> [Data for this task]:
--- START ---

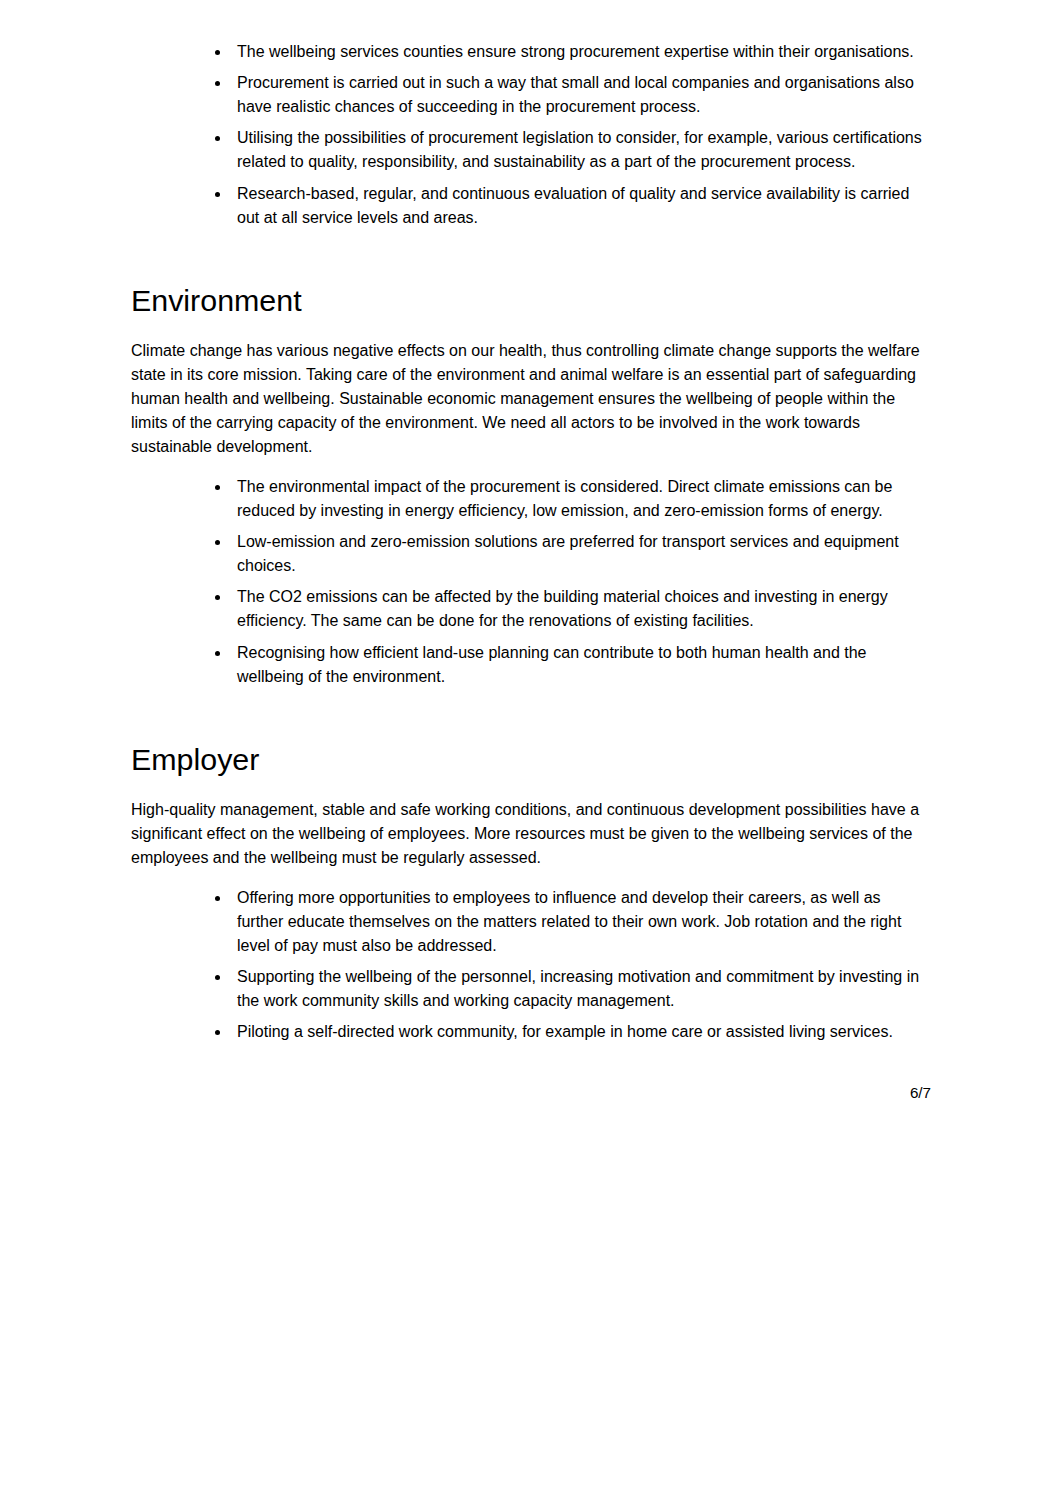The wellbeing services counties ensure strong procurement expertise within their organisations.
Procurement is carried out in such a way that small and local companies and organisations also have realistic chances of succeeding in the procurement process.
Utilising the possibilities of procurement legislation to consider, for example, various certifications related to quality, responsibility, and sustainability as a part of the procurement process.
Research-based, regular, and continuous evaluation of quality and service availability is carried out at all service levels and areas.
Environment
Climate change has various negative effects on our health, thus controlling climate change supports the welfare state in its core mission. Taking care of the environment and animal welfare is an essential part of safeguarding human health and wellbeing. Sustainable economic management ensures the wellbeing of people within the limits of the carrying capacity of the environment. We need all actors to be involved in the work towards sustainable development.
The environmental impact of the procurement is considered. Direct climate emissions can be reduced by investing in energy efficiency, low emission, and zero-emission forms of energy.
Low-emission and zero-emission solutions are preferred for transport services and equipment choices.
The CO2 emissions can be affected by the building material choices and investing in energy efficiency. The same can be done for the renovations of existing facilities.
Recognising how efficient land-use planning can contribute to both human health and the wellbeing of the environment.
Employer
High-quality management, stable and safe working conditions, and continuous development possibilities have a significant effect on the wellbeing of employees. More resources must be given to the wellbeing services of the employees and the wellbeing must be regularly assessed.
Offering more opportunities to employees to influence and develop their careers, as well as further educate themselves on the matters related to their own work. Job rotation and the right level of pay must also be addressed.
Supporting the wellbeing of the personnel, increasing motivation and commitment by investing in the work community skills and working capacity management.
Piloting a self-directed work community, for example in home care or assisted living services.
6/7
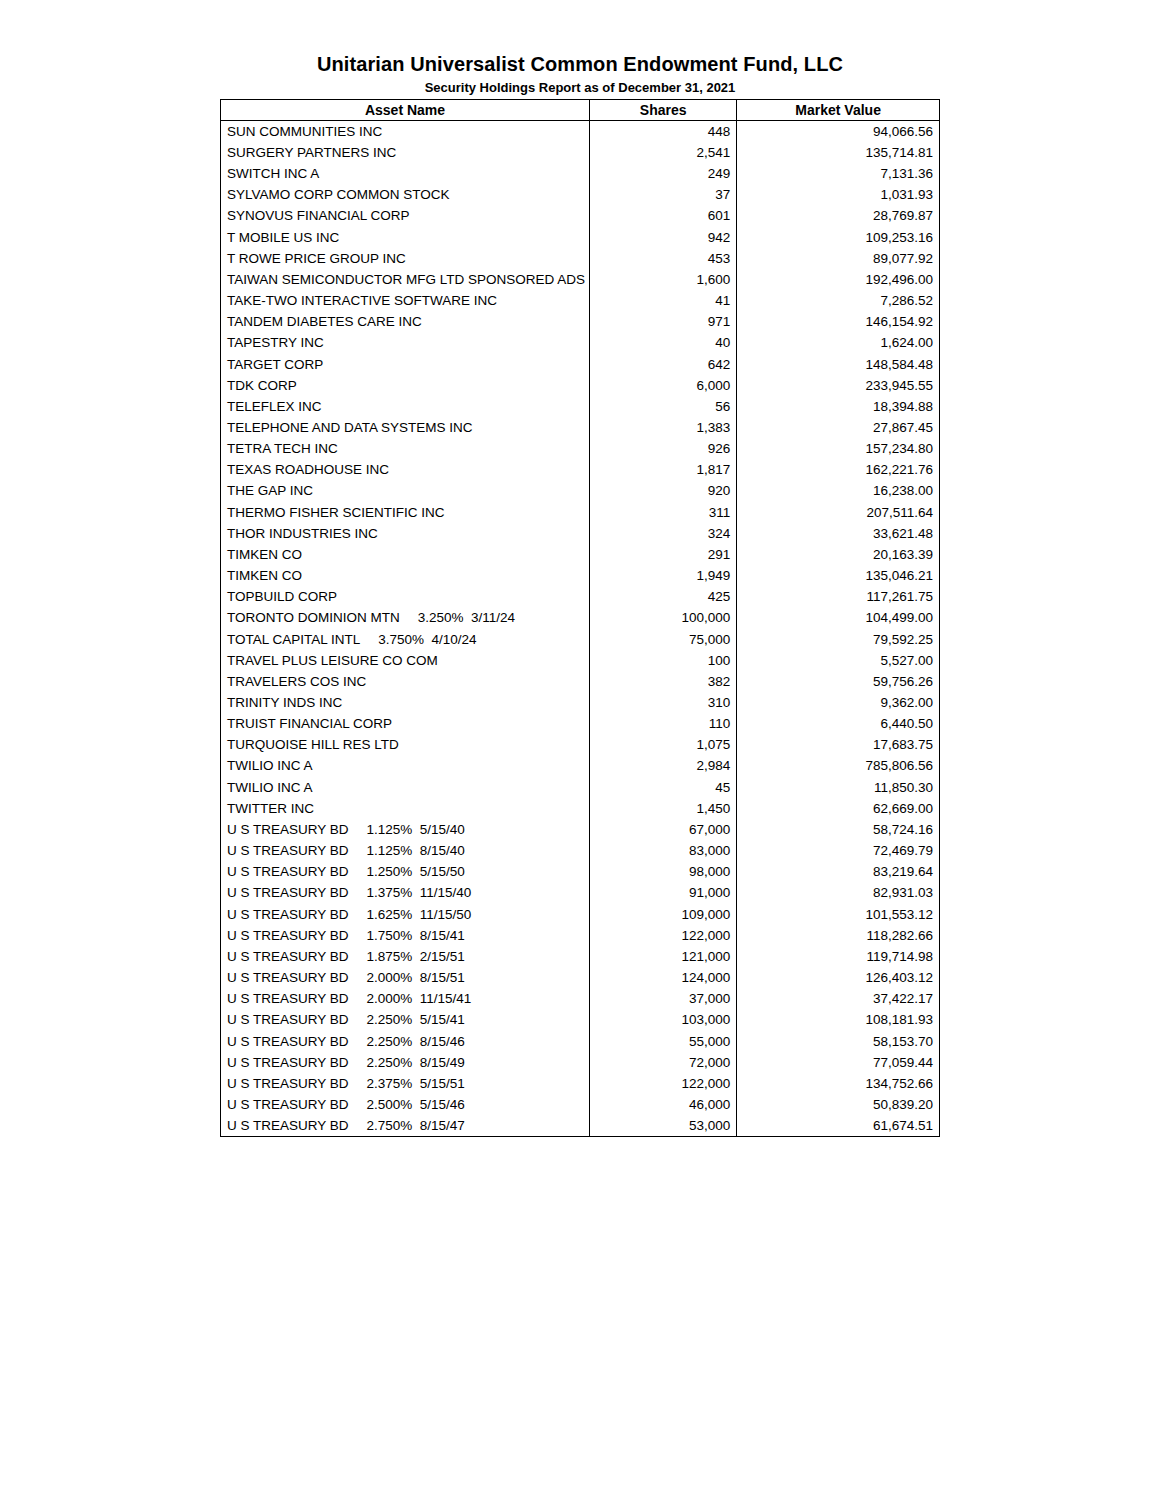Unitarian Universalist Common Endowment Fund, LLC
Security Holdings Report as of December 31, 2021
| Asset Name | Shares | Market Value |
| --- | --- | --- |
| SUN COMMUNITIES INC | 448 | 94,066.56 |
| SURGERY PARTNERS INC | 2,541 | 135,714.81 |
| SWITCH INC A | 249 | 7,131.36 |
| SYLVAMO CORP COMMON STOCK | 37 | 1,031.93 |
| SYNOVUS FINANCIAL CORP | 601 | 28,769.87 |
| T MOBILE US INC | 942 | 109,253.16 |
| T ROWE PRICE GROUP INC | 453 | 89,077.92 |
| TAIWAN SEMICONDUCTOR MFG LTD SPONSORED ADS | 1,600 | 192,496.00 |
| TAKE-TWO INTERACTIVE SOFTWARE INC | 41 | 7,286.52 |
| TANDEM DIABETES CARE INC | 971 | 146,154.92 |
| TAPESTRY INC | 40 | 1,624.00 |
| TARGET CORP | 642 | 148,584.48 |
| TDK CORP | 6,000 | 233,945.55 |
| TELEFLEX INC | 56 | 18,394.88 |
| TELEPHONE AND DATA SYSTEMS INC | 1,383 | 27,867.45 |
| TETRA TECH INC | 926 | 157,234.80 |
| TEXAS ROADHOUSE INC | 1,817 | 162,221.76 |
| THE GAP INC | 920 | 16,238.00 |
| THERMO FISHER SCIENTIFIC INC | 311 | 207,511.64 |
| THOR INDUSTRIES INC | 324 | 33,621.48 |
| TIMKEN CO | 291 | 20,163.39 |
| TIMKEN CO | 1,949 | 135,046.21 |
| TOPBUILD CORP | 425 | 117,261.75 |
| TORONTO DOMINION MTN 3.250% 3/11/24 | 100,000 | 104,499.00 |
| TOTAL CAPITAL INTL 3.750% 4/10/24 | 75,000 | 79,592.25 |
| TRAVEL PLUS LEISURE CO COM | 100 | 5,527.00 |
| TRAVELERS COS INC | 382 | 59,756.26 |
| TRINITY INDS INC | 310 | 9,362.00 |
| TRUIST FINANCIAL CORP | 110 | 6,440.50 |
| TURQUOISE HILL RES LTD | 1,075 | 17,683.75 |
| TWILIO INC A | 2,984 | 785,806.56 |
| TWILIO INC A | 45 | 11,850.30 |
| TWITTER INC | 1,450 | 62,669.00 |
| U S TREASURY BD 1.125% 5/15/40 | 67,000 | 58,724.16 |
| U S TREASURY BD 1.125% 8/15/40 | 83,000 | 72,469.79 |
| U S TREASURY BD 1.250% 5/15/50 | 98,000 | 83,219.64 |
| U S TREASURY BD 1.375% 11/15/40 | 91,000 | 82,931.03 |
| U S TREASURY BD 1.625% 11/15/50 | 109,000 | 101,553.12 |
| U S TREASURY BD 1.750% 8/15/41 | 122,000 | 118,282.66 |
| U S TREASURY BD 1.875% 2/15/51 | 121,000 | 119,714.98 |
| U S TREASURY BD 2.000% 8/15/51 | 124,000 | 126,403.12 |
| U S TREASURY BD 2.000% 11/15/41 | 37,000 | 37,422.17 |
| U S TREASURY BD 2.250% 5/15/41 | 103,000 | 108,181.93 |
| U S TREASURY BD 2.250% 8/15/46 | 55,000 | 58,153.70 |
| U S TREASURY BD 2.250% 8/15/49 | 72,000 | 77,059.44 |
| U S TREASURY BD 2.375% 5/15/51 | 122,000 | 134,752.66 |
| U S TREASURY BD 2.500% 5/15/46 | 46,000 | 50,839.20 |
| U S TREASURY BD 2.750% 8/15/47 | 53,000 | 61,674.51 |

--- END ---

> [Work request]:
Please print the records above word for word, leaving every image out.

> [Result of the task]:
The wellbeing services counties ensure strong procurement expertise within their organisations.
Procurement is carried out in such a way that small and local companies and organisations also have realistic chances of succeeding in the procurement process.
Utilising the possibilities of procurement legislation to consider, for example, various certifications related to quality, responsibility, and sustainability as a part of the procurement process.
Research-based, regular, and continuous evaluation of quality and service availability is carried out at all service levels and areas.
Environment
Climate change has various negative effects on our health, thus controlling climate change supports the welfare state in its core mission. Taking care of the environment and animal welfare is an essential part of safeguarding human health and wellbeing. Sustainable economic management ensures the wellbeing of people within the limits of the carrying capacity of the environment. We need all actors to be involved in the work towards sustainable development.
The environmental impact of the procurement is considered. Direct climate emissions can be reduced by investing in energy efficiency, low emission, and zero-emission forms of energy.
Low-emission and zero-emission solutions are preferred for transport services and equipment choices.
The CO2 emissions can be affected by the building material choices and investing in energy efficiency. The same can be done for the renovations of existing facilities.
Recognising how efficient land-use planning can contribute to both human health and the wellbeing of the environment.
Employer
High-quality management, stable and safe working conditions, and continuous development possibilities have a significant effect on the wellbeing of employees. More resources must be given to the wellbeing services of the employees and the wellbeing must be regularly assessed.
Offering more opportunities to employees to influence and develop their careers, as well as further educate themselves on the matters related to their own work. Job rotation and the right level of pay must also be addressed.
Supporting the wellbeing of the personnel, increasing motivation and commitment by investing in the work community skills and working capacity management.
Piloting a self-directed work community, for example in home care or assisted living services.
6/7
Unitarian Universalist Common Endowment Fund, LLC
Security Holdings Report as of December 31, 2021
| Asset Name | Shares | Market Value |
| --- | --- | --- |
| SUN COMMUNITIES INC | 448 | 94,066.56 |
| SURGERY PARTNERS INC | 2,541 | 135,714.81 |
| SWITCH INC A | 249 | 7,131.36 |
| SYLVAMO CORP COMMON STOCK | 37 | 1,031.93 |
| SYNOVUS FINANCIAL CORP | 601 | 28,769.87 |
| T MOBILE US INC | 942 | 109,253.16 |
| T ROWE PRICE GROUP INC | 453 | 89,077.92 |
| TAIWAN SEMICONDUCTOR MFG LTD SPONSORED ADS | 1,600 | 192,496.00 |
| TAKE-TWO INTERACTIVE SOFTWARE INC | 41 | 7,286.52 |
| TANDEM DIABETES CARE INC | 971 | 146,154.92 |
| TAPESTRY INC | 40 | 1,624.00 |
| TARGET CORP | 642 | 148,584.48 |
| TDK CORP | 6,000 | 233,945.55 |
| TELEFLEX INC | 56 | 18,394.88 |
| TELEPHONE AND DATA SYSTEMS INC | 1,383 | 27,867.45 |
| TETRA TECH INC | 926 | 157,234.80 |
| TEXAS ROADHOUSE INC | 1,817 | 162,221.76 |
| THE GAP INC | 920 | 16,238.00 |
| THERMO FISHER SCIENTIFIC INC | 311 | 207,511.64 |
| THOR INDUSTRIES INC | 324 | 33,621.48 |
| TIMKEN CO | 291 | 20,163.39 |
| TIMKEN CO | 1,949 | 135,046.21 |
| TOPBUILD CORP | 425 | 117,261.75 |
| TORONTO DOMINION MTN 3.250% 3/11/24 | 100,000 | 104,499.00 |
| TOTAL CAPITAL INTL 3.750% 4/10/24 | 75,000 | 79,592.25 |
| TRAVEL PLUS LEISURE CO COM | 100 | 5,527.00 |
| TRAVELERS COS INC | 382 | 59,756.26 |
| TRINITY INDS INC | 310 | 9,362.00 |
| TRUIST FINANCIAL CORP | 110 | 6,440.50 |
| TURQUOISE HILL RES LTD | 1,075 | 17,683.75 |
| TWILIO INC A | 2,984 | 785,806.56 |
| TWILIO INC A | 45 | 11,850.30 |
| TWITTER INC | 1,450 | 62,669.00 |
| U S TREASURY BD 1.125% 5/15/40 | 67,000 | 58,724.16 |
| U S TREASURY BD 1.125% 8/15/40 | 83,000 | 72,469.79 |
| U S TREASURY BD 1.250% 5/15/50 | 98,000 | 83,219.64 |
| U S TREASURY BD 1.375% 11/15/40 | 91,000 | 82,931.03 |
| U S TREASURY BD 1.625% 11/15/50 | 109,000 | 101,553.12 |
| U S TREASURY BD 1.750% 8/15/41 | 122,000 | 118,282.66 |
| U S TREASURY BD 1.875% 2/15/51 | 121,000 | 119,714.98 |
| U S TREASURY BD 2.000% 8/15/51 | 124,000 | 126,403.12 |
| U S TREASURY BD 2.000% 11/15/41 | 37,000 | 37,422.17 |
| U S TREASURY BD 2.250% 5/15/41 | 103,000 | 108,181.93 |
| U S TREASURY BD 2.250% 8/15/46 | 55,000 | 58,153.70 |
| U S TREASURY BD 2.250% 8/15/49 | 72,000 | 77,059.44 |
| U S TREASURY BD 2.375% 5/15/51 | 122,000 | 134,752.66 |
| U S TREASURY BD 2.500% 5/15/46 | 46,000 | 50,839.20 |
| U S TREASURY BD 2.750% 8/15/47 | 53,000 | 61,674.51 |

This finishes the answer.